* WHAT THE TASK REQUIRES:
Could you write out the rows again from the line with "LEGGI O ASCOLTA IL MIO" to the line with "lähes kaksinkertaistuvan. Tanska [...]", putting "SOSIAALIPOLITIIKKA" in place of "HYVINVOINTIPOLITIIKKA" and keeping everything else the same? Leave the pictures out.

%%

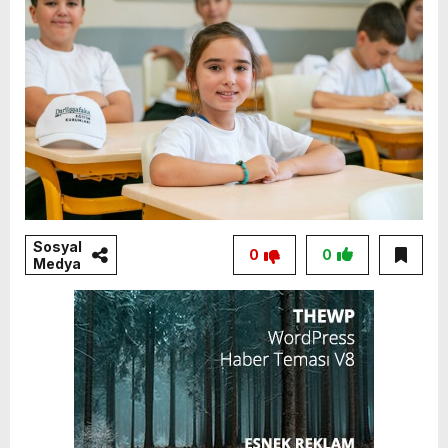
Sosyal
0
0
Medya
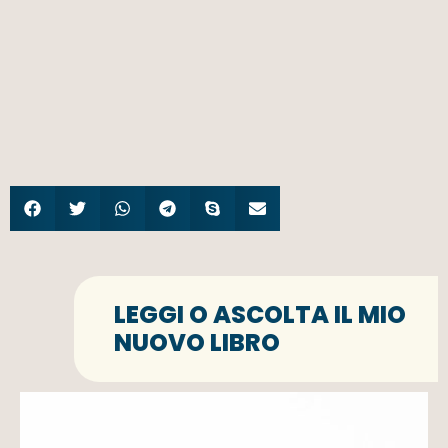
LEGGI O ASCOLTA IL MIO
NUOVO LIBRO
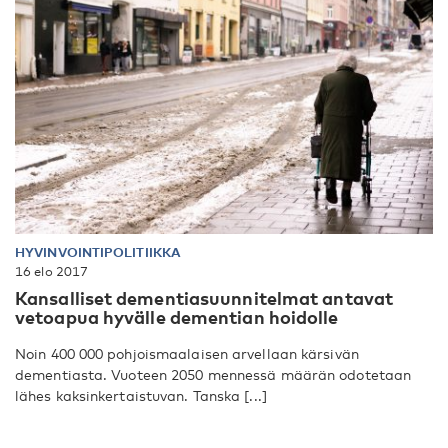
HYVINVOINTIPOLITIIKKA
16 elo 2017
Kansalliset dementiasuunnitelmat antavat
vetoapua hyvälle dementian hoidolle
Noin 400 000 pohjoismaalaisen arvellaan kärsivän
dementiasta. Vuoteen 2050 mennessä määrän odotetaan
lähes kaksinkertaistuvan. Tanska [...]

%%
%%

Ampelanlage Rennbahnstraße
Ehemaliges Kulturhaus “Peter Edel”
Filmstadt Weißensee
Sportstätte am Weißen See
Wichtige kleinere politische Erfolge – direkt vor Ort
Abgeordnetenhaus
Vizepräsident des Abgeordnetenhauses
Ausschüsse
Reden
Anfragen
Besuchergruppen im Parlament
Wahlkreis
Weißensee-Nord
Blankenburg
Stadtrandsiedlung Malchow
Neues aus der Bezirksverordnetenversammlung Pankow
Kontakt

%%

* SOLUTION TO THIS PROBLEM:
LEGGI O ASCOLTA IL MIO
NUOVO LIBRO
SOSIAALIPOLITIIKKA
16 elo 2017
Kansalliset dementiasuunnitelmat antavat
vetoapua hyvälle dementian hoidolle
Noin 400 000 pohjoismaalaisen arvellaan kärsivän
dementiasta. Vuoteen 2050 mennessä määrän odotetaan
lähes kaksinkertaistuvan. Tanska [...]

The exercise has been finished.